How can a virus trigger a autoimmune disease of the nervous system? In people with multiple sclerosis, active B cells circulating in the blood travel through blood vessels to attack the insulating sheath, myelin, that surrounds the axons from neurons. However, the latter is essential for the proper transmission of thenerve impulses. The gradual disappearance of the myelin sheath induces motor, cognitive, visual and balance disorders which vary greatly between patients.

Several hypotheses are being studied to explain how EBV could trigger these symptoms – none are confirmed yet. EBV is a virus of the family herpes which infects B cells in the oropharynx using their surface receptor CD21 as gate of entry. the genome at DNA of the virus remains in the nucleus of the cells, alongside our own genome, so that an infected person remains infected throughout his life.

EBV causes diseases other than mononucleosis in healthy people, including lymphomas, from cancer characterized by abnormal lymphocyte proliferation, such as Burkitt’s lymphoma or Hodgkin’s disease. In the case of multiple sclerosis, some believe that EBV-infected B cells may be responsible for the symptoms.
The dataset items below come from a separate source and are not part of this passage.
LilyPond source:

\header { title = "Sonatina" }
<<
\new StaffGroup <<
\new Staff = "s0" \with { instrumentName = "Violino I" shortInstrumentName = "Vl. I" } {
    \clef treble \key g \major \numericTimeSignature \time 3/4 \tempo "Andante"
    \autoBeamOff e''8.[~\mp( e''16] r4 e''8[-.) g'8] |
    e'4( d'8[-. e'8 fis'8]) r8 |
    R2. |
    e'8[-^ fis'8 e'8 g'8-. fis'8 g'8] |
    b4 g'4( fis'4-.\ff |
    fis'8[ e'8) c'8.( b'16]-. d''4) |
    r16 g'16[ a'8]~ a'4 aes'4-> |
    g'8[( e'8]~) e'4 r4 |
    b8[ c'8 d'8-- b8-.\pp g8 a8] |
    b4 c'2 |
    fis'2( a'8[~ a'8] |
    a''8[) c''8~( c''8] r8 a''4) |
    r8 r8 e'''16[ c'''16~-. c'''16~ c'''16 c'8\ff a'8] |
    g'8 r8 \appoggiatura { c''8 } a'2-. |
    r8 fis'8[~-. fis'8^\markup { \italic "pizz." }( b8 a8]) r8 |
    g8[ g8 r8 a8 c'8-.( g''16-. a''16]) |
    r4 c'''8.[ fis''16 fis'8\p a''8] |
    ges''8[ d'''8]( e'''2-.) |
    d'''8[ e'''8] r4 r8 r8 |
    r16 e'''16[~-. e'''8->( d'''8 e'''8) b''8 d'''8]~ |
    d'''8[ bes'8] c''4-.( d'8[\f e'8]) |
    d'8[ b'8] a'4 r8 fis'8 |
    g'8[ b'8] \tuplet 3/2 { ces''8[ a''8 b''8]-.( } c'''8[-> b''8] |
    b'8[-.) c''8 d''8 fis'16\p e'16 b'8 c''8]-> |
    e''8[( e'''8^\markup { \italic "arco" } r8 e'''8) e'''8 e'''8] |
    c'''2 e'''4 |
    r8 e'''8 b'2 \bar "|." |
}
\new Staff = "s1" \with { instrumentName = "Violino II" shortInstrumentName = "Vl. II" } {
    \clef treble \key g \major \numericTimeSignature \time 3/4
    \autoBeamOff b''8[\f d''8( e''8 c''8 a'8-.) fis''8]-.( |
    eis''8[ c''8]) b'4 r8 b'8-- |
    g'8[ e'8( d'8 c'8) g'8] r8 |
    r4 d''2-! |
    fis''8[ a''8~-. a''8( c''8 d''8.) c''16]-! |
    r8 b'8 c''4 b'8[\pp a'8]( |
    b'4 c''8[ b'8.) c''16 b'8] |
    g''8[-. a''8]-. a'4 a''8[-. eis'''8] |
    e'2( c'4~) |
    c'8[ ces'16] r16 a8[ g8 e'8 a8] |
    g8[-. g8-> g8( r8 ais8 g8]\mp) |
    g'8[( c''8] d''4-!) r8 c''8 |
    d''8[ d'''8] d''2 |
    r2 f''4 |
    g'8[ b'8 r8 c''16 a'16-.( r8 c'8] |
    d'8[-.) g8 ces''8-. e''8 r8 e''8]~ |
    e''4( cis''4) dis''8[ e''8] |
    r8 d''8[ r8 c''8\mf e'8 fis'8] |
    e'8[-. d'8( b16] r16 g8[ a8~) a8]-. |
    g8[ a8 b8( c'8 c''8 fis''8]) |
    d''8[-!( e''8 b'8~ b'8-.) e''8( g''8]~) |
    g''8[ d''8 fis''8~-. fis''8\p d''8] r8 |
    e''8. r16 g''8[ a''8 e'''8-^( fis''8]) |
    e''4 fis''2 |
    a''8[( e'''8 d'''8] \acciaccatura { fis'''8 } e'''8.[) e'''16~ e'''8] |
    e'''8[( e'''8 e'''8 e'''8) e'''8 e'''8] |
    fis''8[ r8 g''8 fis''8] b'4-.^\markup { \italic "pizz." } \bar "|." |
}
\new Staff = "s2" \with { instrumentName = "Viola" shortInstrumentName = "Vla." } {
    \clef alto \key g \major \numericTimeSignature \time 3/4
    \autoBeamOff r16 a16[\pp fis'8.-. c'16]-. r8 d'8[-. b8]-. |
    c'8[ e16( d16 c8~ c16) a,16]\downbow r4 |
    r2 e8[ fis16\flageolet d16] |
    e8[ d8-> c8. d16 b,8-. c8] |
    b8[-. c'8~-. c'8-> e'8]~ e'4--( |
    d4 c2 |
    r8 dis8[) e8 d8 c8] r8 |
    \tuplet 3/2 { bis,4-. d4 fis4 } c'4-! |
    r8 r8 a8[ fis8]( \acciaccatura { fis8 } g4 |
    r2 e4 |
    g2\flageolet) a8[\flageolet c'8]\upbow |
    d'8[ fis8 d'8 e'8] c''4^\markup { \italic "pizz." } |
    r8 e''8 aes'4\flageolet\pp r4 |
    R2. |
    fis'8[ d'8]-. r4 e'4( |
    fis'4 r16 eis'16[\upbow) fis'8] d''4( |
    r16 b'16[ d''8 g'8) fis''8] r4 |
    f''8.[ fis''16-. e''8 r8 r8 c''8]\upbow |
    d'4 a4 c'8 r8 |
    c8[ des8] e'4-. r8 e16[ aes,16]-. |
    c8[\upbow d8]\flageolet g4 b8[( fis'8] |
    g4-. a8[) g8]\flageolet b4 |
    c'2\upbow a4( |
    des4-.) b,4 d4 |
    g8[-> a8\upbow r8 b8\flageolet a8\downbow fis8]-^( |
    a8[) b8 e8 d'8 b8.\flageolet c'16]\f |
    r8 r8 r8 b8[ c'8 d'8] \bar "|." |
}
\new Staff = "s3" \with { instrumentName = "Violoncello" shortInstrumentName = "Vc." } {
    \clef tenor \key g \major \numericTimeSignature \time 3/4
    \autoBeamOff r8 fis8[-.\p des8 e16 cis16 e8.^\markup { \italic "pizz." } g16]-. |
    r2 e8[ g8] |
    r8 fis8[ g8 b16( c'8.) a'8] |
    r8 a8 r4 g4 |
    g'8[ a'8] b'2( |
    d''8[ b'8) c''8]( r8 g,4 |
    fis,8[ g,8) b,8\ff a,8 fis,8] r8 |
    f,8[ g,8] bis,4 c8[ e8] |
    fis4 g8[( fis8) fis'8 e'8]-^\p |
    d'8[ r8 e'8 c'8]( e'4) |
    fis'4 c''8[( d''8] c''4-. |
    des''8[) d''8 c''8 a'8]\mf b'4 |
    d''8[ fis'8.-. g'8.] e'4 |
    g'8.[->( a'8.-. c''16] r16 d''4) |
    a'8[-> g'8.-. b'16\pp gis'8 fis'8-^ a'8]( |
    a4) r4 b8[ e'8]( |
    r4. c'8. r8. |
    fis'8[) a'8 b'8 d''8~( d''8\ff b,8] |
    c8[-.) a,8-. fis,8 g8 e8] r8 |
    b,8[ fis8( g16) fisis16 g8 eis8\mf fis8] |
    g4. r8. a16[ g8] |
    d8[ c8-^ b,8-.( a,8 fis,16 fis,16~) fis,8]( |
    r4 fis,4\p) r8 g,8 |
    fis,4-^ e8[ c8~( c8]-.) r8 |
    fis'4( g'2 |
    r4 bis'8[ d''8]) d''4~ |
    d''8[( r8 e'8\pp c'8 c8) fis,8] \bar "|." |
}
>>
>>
Treat EBV to prevent multiple sclerosis?

Although EBV seems to be the trigger for multiple sclerosis, it is not enough for the disease to break out. Other environmental factors come into the equation. Scientists know that tobacco,obesity during adolescence, a deficiency in vitamin D or even the night work are factors favoring the onset of multiple sclerosis.

With these results, a tremendous hope emerges: that of treating multiple sclerosis. Current treatments can slow the progression of the disease, but do not prevent its long-term progression. Preventing EBV infections with a vaccine or antivirals seems like a natural solution. ” Currently, there is no effective way to prevent or treat EBV infection, but an EBV vaccine or medications antivirals may prevent or treat multiple sclerosis concludes Alberto Ascherio. coincidence of the calendar, Moderna announced on January 5, 2022 the start of clinical trials for an EBV vaccine using the technology mRNA.